Simple pleasures, like sitting in a restaurant for dinner, are pretty much on hold.

“I don’t care about seeing people — and I can eat breakfast and lunch off the deck of my trailer — but when it comes down to my evening meal, I like to sit down and relax and enjoy some decent food,” he said. “And I don’t want to do that in the truck I have been in for 11 hours straight.”


Ultimately, Williams said, it is the “luck of the draw” every time he drives through a state in terms of how its COVID-19 response will affect his daily routine.

“It seems like it is more on this end of the country than the middle,” he said. "The middle of the country is still kind of flexible — they are taking precautions, but they are not overboard.”

Robert Carroll, who was delivering trees from Tennessee to a farm in Medford last week, said closed restaurants have it made it more difficult for him to find food. Luckily, he’s always stocked up on nutrition shakes from Walmart, in case he finds himself in a pinch.

“You can get a good day or a bad day,” the Connecticut native said while his truck was being unloaded. “When you find food, you have to take the food out and eat in the truck — but at the same time you don’t mind, because you are wondering if you could have been eating next to a person [with COVID-19].”

He said he started to see the effects of the coronavirus two weeks ago when a usually busy rest area in Connecticutwas practically empty.
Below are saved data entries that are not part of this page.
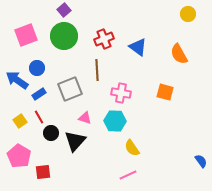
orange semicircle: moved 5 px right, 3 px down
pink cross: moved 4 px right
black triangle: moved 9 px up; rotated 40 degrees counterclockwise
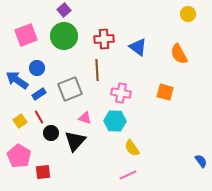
red cross: rotated 18 degrees clockwise
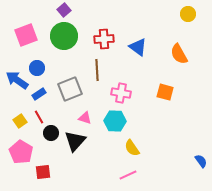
pink pentagon: moved 2 px right, 4 px up
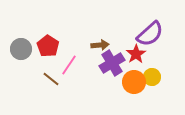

“Normally you walk in and it is bustling with people, but there was almost nobody there,” he said. “A young lady was wearing a mask to protect herself, and it was obvious to me that she was scared.”


But regardless, the trucking industry is booming.

Last week, the national load-to-truck ratio — how many loads of freight need to be moved, compared with trucks available — was up 150 percent from the same time last year, according to DAT Solutions. And it has been steadily climbing for the past eight weeks.

Trucks traveled along the Mass. Pike in Grafton last week.David L. Ryan/Globe Staff

John Anthony was delivering pork last week to a distribution center in Wilmington, and he said he’s been getting more loads from food companies such as Tyson Foods and Perdue Farms.

“That’s more miles for me, because stores need more food,” the 31-year-old Georgia native said.

But Carroll who has been driving trucks for 28 years, worries there might be a slowdown for the types of freight he has been moving. Nurseries are not scrambling to restock trees, he said, during what would normally be the start of a busy season for yard work and landscaping.

“I’m worried that I’m going to run out of work in a week or two,” he said. “People can still go out and buy trees, but they won’t want to because of the economy.”

He’s also concerned about his health.

“I do have some anxiety,” the 64-year-old said. “I think some truck drivers are staying home out of fear, and I worry that just by luck of the draw [I’ll get it].”

Robert Carroll in the cab of his truck, which has been his home on the road for more than 28 years.David L. Ryan/Globe Staff

Pumilia, of DAT Solutions, said he’s heard the same concerns from drivers who are aware of the risk of traveling during the pandemic.


“Some drivers are worried about bringing an infection back to their families,” he said. “They are kind of quarantined in their cabs, but they worry about interactions at truck stops and places where they pick up shipments.”

For now, however, most drivers are trying to focus on the few positive aspects of the coronavirus, like less traffic, as they continue to do their essential work.

“They are out there, putting themselves at risk making sure they are delivering,” said Jeff Hopper, chief marketing officer of DAT Solutions. “Some of the amenities they rely on to make their route are shut down; they are going above and beyond the call of duty.”